La Commissione europea mette al bando gli imballaggi di plastica

177 chili di rifiuti da imballaggi: questa è la quantità che ha prodotto in media ogni cittadino europeo nel corso del 2020. Il 20% in più degli ultimi dieci anni, percentuale destinata ad aumentare entro il 2030. Per questo motivo la Commissione europea ha proposto nuove riforme per invertire la tendenza, introducendo sul mercato imballaggi riutilizzabili e sostenibili, e limitando quelli superflui e usa e getta.

Gli imballaggi “chiaramente inutili”

La Commissione ha affrontato il tema di tutti quegli imballaggi di plastica “chiaramente inutili” che ha intenzione di vietare sul mercato. Tra questi, ad esempio, le confezioni monouso in plastica delle bustine da tè o delle capsule per il caffè, gli imballaggi monouso per frutta e verdura, i flaconcini in miniatura per shampoo e bagnoschiuma usati negli hotel. Rientrano in questa categoria anche gli imballaggi utilizzati unicamente a fini di marketing, progettati solamente per rendere più attraenti le confezioni dei prodotti, come le grandi scatole utilizzate per prodotti molto piccoli, o quelle progettate con pareti spesse per dar l’impressione che la quantità di prodotto in esse contenuto sia maggiore.

Le innovazioni per ridurre il consumo di plastica

In primo luogo, la Commissione richiede che le imprese offrano ai consumatori una determinata percentuale dei loro prodotti in imballaggi di plastica riutilizzabili o ricaricabili.

Inoltre, verranno definiti criteri di progettazione per gli imballaggi, sistemi vincolanti di vuoti a rendere su cauzione per le bottiglie di plastica e le lattine di alluminio e saranno chiarite quali tipologie estremamente limitate di imballaggi dovranno essere compostabili, in modo che i consumatori possano gettarli nell’organico.

Quanto al riciclaggio, invece, ogni imballaggio dovrà essere dotato di un’etichetta che chiarisca da quali materiali è composto e, di conseguenza, in quale categoria di rifiuti dovrà essere smaltito.

La “nuova” plastica

Si è detto, quindi, che con la riforma la Commissione punta a un maggiore utilizzo delle plastiche a base biologica, biodegradabili e compostabili. Ma cosa si intende esattamente?

Innanzitutto, la biomassa utilizzata per produrre plastiche a base biologica dovrà provenire da fonti sostenibili, che non danneggino l’ambiente. In sostanza, si richiede ai produttori di utilizzare rifiuti organici e sottoprodotti come materie prime. Tuttavia, la Commissione si è preoccupata anche di contrastare il problema del “greenwashing” (ossia la strategia di comunicazione di alcune imprese, finalizzata a costruire un’immagine di sé ingannevolmente positiva sotto il profilo dell’impatto ambientale): per questo motivo, bisognerà evitare definizioni generiche sui prodotti di plastica quali “bioplastiche” e “a base biologica”, e dovrà invece essere riportata la quota esatta del contenuto di plastiche a base biologica nel prodotto.

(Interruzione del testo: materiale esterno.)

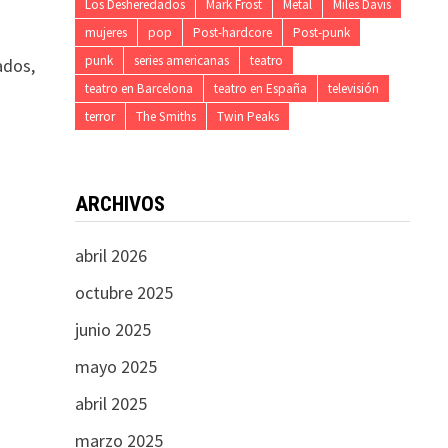
Los Desheredados
Mark Frost
Metal
Miles Davis
mujeres
pop
Post-hardcore
Post-punk
punk
series americanas
teatro
ados,
teatro en Barcelona
teatro en España
televisión
terror
The Smiths
Twin Peaks
ARCHIVOS
abril 2026
octubre 2025
junio 2025
mayo 2025
abril 2025
marzo 2025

Quanto alle plastiche biodegradabili, invece, dovranno essere limitate ad applicazioni specifiche in relazione alle quali siano comprovati i benefici ambientali e il valore per l’economia circolare. Inoltre, al fine di evitare la dispersione dei rifiuti, le loro etichette dovranno indicare in quanto tempo, in che circostanze e in quale ambiente si biodegradano.

Analogo ragionamento sull’opportunità di utilizzo delle plastiche compostabili a livello industriale. In questo caso, però, gli imballaggi compostabili a livello industriale saranno consentiti solo per bustine da tè, capsule e cialde di caffè, adesivi per frutta e verdura e borse di plastica in materiale ultraleggero. In ogni caso, andrà sempre segnalato che i prodotti sono certificati per il compostaggio industriale, in linea con le norme dell’UE.

Gli effetti della riforma

Si stima che, entro il 2030, la riforma consentirebbe di ridurre le emissioni di gas a effetto serra derivanti dagli imballaggi da 66 milioni di tonnellate a 43 e di diminuire i costi dei danni ambientali per l’economia e la società di 6,4 miliardi di euro.

Oltre all’impatto ambientale non trascurabile, cui mira in prima battuta la riforma, si prevede che anche l’economia dell’Unione europea potrà beneficiarne: entro il 2030 la sola promozione del riutilizzo permetterà di creare oltre 600.000 nuovi posti di lavoro, soprattutto presso le piccole e medie imprese locali. Infine, si registreranno benefici anche per i privati, che potrebbero risparmiare quasi 100 euro all’anno.